E l'intrattenibile gioia della trasgressione. Forse già venata da un inconsapevole annuncio di sconfitta. La spinta folle (ma era poi folle?) di Rhet Butler: abbracciare una causa solo proprio perché' è persa..."

Il flusso di parole in sintonia correva rapido tra i due. In galera succede così. Si può andare avanti e indietro per ore, coprire cento e più 'vasche', smozzicando avari pezzi di conversazione oppure, al contrario, arrancare nel tener dietro al fluire concitato delle parole. Foss'anche il rimandarsi, in una gara senza fine, di tutte le battute e le facce dei cento film americani ripassati dalle tv locali (...)

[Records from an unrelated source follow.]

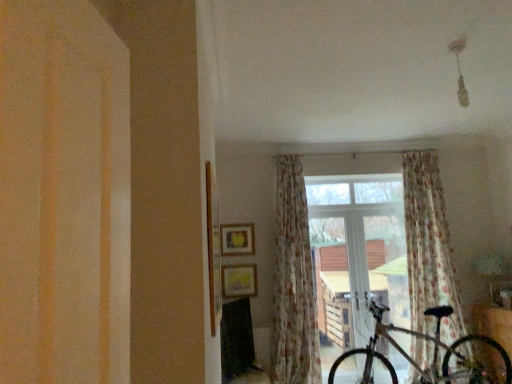
Question: From a real-world perspective, relative to floral fabric curtain at center, arranged as the second curtain when viewed from the left, is floral fabric curtain at center, marked as the 2th curtain in a right-to-left arrangement, vertically above or below?

Choices:
 (A) above
 (B) below

Answer: (A)

Question: Visually, is floral fabric curtain at center, acting as the 1th curtain starting from the left, positioned to the left or to the right of floral fabric curtain at center, arranged as the second curtain when viewed from the left?

Choices:
 (A) right
 (B) left

Answer: (B)

Question: Which of these objects is positioned farthest from the metallic silver bicycle at center?

Choices:
 (A) floral fabric curtain at center, the 1th curtain viewed from the right
 (B) transparent glass window at center
 (C) matte yellow picture frame at center, the 1th picture frame when ordered from top to bottom
 (D) matte yellow picture frame at center, the 2th picture frame in the top-to-bottom sequence
 (E) floral fabric curtain at center, acting as the 1th curtain starting from the left

Answer: (C)

Question: Which is nearer to the transparent glass window at center?

Choices:
 (A) metallic silver bicycle at center
 (B) floral fabric curtain at center, marked as the 2th curtain in a right-to-left arrangement
 (C) floral fabric curtain at center, the 1th curtain viewed from the right
 (D) matte yellow picture frame at center, the 2th picture frame in the top-to-bottom sequence
 (E) matte yellow picture frame at center, which appears as the 2th picture frame when ordered from the bottom

Answer: (C)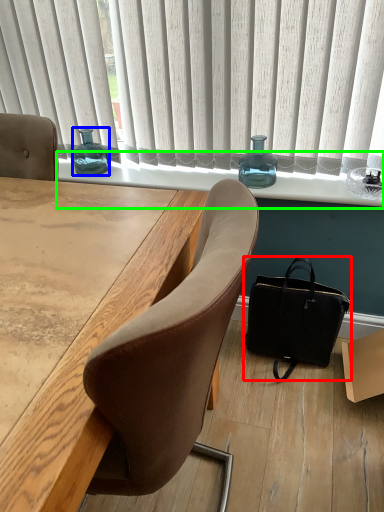
Question: Based on their relative distances, which object is farther from handbag (highlighted by a red box)? Choose from bottle (highlighted by a blue box) and window sill (highlighted by a green box).

Choices:
 (A) bottle
 (B) window sill

Answer: (A)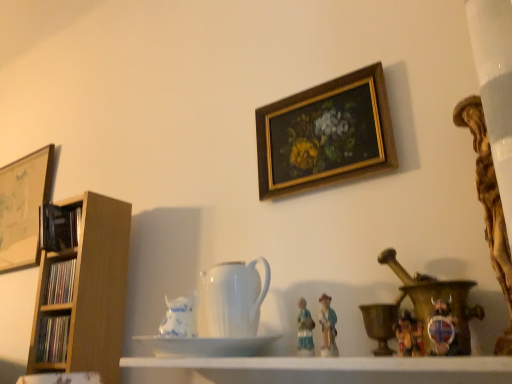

O come la storia del cucciolo di labrador entrato di contrabbando in un carcere speciale dei più duri. Cresciuto poi clandestinamente fino a che, ormai troppo grosso e cattivo, nessuno, tranne il padrone e i suoi amici, aveva più il coraggio di avvicinarlo. Cane che aveva condiviso la più rigida clausura e aveva respirato aria e tensione, sviluppando un odio feroce per ogni divisa e che, quando qualche incauta guardia cercava di sorprenderlo nel sonno (figurarsi! lui che, come il padrone, aveva imparato a dormire con un occhio solo e le scarpe da tennis ai piedi) la preferiva alla sua dieta abituale, risputandone fuori, con soddisfazione, solo le suole e le mostrine..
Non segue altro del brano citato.